Majelis Klaten - Nama Keprabon di tahun 1920 tidak tertulis di Peta Belanda. Keprabon sendiri berasal dari kata Prabon, sebuah dukuh yang sekarang masuk wilayah Desa Keprabon. Saat ini Masjid Al Fatah terletak di Dukuh Kauman, Keprabon, Polanharjo, Klaten.

Nama lama desa ini adalah Kuwel atau Koewel. Di tahun 1895 Koewel setingkat Kamantren Distrik, posisi dibawah distrik. Kamantren Distrik Koewel dibawah Distrik Delanggoe.

Kamantren Distrik Koewel di tahun 1905 dibawah Distrik Ponggok, Kaboepaten politie di Klaten. Kemudian diganti namanya menjadi Kamantren Distrik Polanharjo.

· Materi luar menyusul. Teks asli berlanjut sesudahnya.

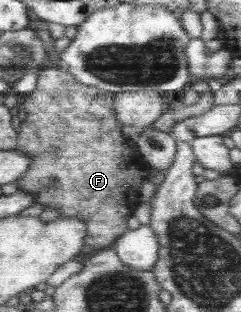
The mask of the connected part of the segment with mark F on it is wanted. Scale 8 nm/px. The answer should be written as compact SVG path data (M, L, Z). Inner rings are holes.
M44 67L37 74L33 92L24 96L27 121L18 129L18 152L32 158L29 169L18 180L20 191L33 196L32 204L57 210L59 218L79 218L87 224L80 255L92 256L113 247L117 237L128 230L127 220L133 216L139 200L143 178L139 171L146 168L143 158L131 140L122 134L114 112L113 93L80 84L65 67Z

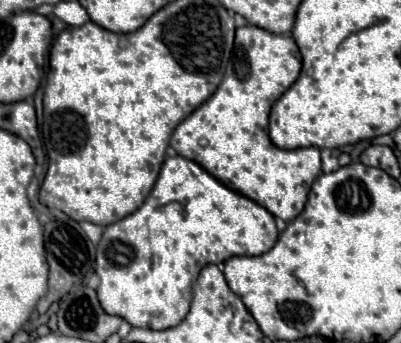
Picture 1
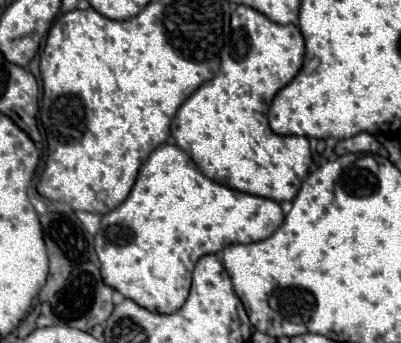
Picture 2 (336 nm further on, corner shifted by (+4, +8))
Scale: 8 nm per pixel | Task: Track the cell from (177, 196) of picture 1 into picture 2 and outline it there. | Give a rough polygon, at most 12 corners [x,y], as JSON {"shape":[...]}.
{"shape":[[174,144],[102,216],[102,280],[176,312],[194,264],[272,236],[280,204]]}

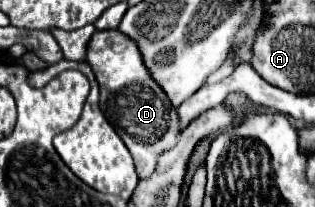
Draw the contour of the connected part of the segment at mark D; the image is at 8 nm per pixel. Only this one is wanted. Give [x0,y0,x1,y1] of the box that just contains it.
[87,29,179,177]

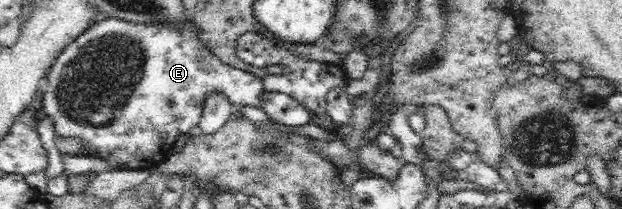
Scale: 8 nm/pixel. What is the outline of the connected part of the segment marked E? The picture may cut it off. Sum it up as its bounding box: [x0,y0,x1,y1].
[42,17,263,170]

Dalam Babad Pajajaran dumugi Demak, disebutkan nama Umbul Kuwel. Ini di zaman Sri Mangkurung Prabu Andayaningrat dari Pengging. Berkaitan dengan pengangkatan seorang Patih dari Umbul Kuwel.

Pada saat Pangeran Puger atau Susuhunan ing Ngalaga atau Sunan Ngalaga yang kelak bergelar Susuhunan Pakubuwana I berseteru dengan Susuhunan Amangkurat II atau Susuhunan Amral di Kartasura, Desa Kuwel menjadi markas dari Pangeran Puger ini.

Kuwel Koripan menjadi saksi Perang Geger Pecinan di era Pakubuwana II. Sehingga Karaton pindah dari Kartasura ke Surakarta.

Di era Giyanti, awal pecahnya Mataram menjadi Surakarta, Yogyakarta dan Mangkunegaran, Kuwel menjadi markas dari Pangeran Mangkubumi atau yang kelak bergelar Sultan Hamengkubuwono I dan Pangeran Sambernyawa atau RM Said atau yang kelak bergelar KGPAA Mangkunegara I.

Masjid saat ini bernama Al Fatah. Konon didirikan oleh Sunan Kalijaga. Dahulu bernama Masjid Karang Blimbing. Nama Al Fatah diambil dari tokoh agama dan masyarakat setempat yakni Kyai Abdul Fatah. Beliau diperkirakan hidup rentang tahun 1852 sampai 1952. Kyai Abdul Fatah dikisahkan sangat melindungi warga dari keberingasan Belanda.

Masjid ini tergolong masih asli bangunannya. Masih terlihat cagak papat atau 4 tiang soko masjid. Atap tumpang dua (2). Sedangkan terjadi pelebaran bangunan inti masjid, sehingga pawestren dibangun menjadi satu dengan bangunan inti.

Di belakang masjid terdapat kompleks pemakaman tua. Terdapat variasi periode nisan. Ada nisan Hanyakrakusuman era Sultan Agung, Mataram Pakubuwanan, dan Bayatan. Terdapat makam seorang tokoh bernama Nyai Gablok dengan nisan Hanyakrakusuman era Sultan Agung. Selain kompleks pemakaman belakang masjid, di kawasan ini total terdapat 8 (delapan) kompleks pemakaman yang tidak jauh dari masjid.